▸ WORK REQUEST: What lines in the records include the string "unremarkable"? Return each one.

SUPPLIED RECORDS Block Start

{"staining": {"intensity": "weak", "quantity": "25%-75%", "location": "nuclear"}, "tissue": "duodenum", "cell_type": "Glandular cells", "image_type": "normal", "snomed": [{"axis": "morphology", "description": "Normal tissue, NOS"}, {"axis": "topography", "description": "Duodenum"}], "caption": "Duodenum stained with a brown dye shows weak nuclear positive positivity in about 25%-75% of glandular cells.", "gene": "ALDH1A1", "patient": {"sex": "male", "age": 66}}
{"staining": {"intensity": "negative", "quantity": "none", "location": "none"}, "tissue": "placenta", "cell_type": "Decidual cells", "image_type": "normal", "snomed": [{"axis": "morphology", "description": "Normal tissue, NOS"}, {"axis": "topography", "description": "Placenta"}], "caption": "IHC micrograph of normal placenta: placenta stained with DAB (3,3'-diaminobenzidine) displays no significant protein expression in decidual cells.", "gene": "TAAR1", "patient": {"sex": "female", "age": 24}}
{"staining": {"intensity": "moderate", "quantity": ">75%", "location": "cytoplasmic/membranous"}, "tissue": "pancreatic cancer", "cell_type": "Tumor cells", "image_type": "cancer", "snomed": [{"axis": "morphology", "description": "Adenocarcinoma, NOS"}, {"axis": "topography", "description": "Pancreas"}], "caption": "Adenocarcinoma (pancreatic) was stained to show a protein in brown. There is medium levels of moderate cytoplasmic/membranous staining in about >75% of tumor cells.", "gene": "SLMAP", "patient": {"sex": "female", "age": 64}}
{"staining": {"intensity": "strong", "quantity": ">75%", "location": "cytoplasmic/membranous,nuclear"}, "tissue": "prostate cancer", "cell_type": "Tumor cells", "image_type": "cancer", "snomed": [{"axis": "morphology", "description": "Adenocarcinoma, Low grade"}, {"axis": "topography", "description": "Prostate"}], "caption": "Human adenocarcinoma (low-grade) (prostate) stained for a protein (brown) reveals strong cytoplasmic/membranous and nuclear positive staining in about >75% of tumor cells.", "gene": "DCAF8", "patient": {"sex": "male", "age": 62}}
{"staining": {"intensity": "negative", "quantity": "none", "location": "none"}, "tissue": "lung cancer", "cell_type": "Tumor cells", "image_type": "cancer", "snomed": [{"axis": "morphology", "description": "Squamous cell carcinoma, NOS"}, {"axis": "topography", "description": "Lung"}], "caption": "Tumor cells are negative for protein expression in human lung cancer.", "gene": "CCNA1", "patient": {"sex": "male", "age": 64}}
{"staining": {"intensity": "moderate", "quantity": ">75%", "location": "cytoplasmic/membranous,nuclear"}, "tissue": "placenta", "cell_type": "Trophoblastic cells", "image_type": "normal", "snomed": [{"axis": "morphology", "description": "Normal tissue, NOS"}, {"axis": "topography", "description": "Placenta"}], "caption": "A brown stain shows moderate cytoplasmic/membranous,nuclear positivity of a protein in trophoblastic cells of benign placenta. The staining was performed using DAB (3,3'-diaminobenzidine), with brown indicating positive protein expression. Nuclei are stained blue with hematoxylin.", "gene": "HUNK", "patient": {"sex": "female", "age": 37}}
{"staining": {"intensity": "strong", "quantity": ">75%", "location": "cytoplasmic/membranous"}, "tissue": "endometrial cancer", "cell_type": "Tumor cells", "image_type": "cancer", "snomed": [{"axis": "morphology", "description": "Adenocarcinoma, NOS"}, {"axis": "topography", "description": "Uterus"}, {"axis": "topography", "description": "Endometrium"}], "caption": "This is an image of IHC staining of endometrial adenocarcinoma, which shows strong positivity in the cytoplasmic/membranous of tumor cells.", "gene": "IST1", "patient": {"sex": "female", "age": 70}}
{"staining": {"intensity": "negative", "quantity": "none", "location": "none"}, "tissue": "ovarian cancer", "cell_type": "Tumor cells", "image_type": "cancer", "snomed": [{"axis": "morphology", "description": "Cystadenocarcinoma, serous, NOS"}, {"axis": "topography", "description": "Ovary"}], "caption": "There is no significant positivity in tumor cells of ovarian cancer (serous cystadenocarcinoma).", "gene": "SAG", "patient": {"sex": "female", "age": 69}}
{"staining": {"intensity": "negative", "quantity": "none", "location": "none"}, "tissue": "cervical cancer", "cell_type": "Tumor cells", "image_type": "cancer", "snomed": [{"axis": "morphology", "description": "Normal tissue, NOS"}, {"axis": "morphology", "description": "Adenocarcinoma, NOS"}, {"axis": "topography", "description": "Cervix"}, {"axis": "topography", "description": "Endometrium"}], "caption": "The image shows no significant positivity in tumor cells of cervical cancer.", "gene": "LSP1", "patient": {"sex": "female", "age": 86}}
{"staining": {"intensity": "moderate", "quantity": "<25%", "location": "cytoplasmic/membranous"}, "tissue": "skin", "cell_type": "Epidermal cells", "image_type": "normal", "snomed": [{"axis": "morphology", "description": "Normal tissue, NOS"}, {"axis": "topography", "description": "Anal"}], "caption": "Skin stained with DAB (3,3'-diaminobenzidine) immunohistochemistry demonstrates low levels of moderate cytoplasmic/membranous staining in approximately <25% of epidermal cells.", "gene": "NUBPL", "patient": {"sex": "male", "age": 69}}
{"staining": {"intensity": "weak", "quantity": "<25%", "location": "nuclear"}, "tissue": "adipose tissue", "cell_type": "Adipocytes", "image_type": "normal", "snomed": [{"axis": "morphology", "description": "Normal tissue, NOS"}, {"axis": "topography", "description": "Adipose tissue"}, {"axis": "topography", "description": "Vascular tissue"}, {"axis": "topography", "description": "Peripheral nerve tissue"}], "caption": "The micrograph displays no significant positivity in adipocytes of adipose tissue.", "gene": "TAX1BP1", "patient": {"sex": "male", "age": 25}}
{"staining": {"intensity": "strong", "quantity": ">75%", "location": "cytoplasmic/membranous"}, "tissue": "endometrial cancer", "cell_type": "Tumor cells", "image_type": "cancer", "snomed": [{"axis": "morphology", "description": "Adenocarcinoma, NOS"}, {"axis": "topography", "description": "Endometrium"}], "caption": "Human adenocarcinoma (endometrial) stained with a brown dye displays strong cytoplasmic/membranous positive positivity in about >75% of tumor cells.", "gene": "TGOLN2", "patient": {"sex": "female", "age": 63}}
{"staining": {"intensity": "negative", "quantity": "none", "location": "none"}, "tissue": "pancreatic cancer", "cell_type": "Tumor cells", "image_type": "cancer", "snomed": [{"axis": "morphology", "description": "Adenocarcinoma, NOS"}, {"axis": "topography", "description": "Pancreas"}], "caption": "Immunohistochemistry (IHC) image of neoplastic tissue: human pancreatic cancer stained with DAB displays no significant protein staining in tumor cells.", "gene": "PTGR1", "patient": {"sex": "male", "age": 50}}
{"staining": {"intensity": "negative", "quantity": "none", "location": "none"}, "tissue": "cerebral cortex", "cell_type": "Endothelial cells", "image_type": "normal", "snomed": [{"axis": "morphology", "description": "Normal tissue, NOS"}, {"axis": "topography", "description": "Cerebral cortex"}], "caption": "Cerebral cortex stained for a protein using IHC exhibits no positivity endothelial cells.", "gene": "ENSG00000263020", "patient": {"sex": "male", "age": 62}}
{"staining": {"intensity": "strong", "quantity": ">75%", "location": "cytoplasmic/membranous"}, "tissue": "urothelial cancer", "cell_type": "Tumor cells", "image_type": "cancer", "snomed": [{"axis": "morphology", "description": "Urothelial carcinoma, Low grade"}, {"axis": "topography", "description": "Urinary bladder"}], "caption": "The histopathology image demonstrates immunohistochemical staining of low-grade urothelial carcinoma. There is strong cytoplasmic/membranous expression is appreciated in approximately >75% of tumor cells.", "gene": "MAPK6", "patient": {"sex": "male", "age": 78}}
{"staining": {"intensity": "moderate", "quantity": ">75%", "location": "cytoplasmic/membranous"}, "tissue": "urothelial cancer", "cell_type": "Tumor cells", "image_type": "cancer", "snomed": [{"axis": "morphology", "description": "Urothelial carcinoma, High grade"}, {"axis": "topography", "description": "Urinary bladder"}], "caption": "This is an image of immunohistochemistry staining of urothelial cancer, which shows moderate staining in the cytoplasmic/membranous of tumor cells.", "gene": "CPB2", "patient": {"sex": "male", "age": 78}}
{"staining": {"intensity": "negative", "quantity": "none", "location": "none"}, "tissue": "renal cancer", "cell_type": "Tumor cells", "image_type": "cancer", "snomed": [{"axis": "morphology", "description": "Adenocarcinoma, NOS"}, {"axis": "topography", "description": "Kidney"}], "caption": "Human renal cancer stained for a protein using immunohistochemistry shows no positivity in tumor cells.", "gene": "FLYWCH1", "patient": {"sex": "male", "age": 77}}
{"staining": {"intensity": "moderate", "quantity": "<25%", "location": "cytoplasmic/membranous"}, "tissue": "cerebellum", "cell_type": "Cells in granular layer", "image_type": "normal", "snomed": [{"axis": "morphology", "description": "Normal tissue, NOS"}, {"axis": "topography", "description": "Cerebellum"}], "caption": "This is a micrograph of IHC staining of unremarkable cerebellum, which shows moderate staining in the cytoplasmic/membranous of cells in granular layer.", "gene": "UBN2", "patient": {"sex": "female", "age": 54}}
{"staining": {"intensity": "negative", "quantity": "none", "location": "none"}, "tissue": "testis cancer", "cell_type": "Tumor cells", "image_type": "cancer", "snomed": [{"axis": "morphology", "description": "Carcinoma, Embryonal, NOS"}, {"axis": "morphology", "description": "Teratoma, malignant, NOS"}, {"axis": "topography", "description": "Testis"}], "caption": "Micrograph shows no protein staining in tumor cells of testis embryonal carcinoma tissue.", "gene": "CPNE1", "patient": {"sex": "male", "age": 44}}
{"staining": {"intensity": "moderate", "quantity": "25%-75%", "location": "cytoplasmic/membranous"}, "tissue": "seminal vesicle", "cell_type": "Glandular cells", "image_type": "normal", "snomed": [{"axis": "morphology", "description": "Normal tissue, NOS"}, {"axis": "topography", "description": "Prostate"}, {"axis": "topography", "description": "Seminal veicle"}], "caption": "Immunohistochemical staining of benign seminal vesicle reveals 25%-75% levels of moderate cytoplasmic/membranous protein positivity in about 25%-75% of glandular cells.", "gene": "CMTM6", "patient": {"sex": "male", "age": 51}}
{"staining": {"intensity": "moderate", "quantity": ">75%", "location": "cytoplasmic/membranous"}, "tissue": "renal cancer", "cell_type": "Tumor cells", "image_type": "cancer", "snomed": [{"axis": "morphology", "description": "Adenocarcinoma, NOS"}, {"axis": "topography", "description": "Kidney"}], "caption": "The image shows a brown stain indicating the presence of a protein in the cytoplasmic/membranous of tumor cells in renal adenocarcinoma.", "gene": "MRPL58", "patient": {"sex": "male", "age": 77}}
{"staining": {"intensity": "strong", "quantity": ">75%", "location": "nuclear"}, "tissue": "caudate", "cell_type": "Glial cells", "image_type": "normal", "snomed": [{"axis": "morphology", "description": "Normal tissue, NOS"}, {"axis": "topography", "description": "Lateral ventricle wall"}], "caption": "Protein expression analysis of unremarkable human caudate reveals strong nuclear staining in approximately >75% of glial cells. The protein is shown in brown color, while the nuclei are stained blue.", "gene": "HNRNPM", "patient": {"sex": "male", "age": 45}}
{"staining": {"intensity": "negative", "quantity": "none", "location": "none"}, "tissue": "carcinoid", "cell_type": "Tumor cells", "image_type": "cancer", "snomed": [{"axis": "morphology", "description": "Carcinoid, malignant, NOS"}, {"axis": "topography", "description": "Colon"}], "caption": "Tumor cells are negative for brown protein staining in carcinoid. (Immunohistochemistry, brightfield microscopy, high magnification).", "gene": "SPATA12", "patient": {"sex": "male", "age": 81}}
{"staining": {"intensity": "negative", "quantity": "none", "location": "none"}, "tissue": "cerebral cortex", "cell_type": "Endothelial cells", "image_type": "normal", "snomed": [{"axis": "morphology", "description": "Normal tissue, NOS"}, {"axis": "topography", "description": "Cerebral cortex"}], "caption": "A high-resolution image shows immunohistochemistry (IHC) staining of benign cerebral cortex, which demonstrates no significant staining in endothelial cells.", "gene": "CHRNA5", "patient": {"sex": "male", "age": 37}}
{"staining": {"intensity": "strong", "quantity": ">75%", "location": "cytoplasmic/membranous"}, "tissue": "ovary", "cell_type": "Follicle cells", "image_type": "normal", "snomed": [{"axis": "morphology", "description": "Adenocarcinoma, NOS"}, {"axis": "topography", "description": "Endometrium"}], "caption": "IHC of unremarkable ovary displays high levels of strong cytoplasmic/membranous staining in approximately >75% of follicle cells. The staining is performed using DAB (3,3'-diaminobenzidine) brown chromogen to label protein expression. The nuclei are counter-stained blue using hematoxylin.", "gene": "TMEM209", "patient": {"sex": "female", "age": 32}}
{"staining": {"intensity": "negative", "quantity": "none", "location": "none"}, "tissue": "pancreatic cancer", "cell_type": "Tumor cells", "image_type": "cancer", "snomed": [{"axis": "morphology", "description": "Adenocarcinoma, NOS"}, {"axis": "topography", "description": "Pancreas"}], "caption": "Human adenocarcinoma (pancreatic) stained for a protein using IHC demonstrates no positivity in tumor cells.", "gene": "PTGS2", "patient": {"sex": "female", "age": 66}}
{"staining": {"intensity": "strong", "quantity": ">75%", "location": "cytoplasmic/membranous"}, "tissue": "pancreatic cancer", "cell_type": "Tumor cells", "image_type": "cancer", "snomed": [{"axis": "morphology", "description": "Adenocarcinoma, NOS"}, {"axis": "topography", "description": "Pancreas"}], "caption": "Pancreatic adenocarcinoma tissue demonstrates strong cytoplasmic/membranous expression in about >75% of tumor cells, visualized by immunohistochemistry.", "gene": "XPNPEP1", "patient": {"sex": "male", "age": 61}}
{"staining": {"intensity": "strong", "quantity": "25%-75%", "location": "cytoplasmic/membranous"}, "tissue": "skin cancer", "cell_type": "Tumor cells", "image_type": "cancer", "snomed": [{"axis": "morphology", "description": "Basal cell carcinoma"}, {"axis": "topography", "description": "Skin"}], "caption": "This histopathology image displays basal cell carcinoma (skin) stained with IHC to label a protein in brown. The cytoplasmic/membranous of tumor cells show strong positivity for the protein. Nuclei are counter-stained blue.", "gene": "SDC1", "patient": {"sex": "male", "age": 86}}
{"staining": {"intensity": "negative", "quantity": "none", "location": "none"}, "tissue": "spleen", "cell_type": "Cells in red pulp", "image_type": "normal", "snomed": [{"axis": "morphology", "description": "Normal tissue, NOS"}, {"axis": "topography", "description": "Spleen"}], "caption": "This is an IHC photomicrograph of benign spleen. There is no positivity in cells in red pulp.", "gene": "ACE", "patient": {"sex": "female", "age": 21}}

SUPPLIED RECORDS Block End

▸ ANSWER SECTION:
{"staining": {"intensity": "moderate", "quantity": "<25%", "location": "cytoplasmic/membranous"}, "tissue": "cerebellum", "cell_type": "Cells in granular layer", "image_type": "normal", "snomed": [{"axis": "morphology", "description": "Normal tissue, NOS"}, {"axis": "topography", "description": "Cerebellum"}], "caption": "This is a micrograph of IHC staining of unremarkable cerebellum, which shows moderate staining in the cytoplasmic/membranous of cells in granular layer.", "gene": "UBN2", "patient": {"sex": "female", "age": 54}}
{"staining": {"intensity": "strong", "quantity": ">75%", "location": "nuclear"}, "tissue": "caudate", "cell_type": "Glial cells", "image_type": "normal", "snomed": [{"axis": "morphology", "description": "Normal tissue, NOS"}, {"axis": "topography", "description": "Lateral ventricle wall"}], "caption": "Protein expression analysis of unremarkable human caudate reveals strong nuclear staining in approximately >75% of glial cells. The protein is shown in brown color, while the nuclei are stained blue.", "gene": "HNRNPM", "patient": {"sex": "male", "age": 45}}
{"staining": {"intensity": "strong", "quantity": ">75%", "location": "cytoplasmic/membranous"}, "tissue": "ovary", "cell_type": "Follicle cells", "image_type": "normal", "snomed": [{"axis": "morphology", "description": "Adenocarcinoma, NOS"}, {"axis": "topography", "description": "Endometrium"}], "caption": "IHC of unremarkable ovary displays high levels of strong cytoplasmic/membranous staining in approximately >75% of follicle cells. The staining is performed using DAB (3,3'-diaminobenzidine) brown chromogen to label protein expression. The nuclei are counter-stained blue using hematoxylin.", "gene": "TMEM209", "patient": {"sex": "female", "age": 32}}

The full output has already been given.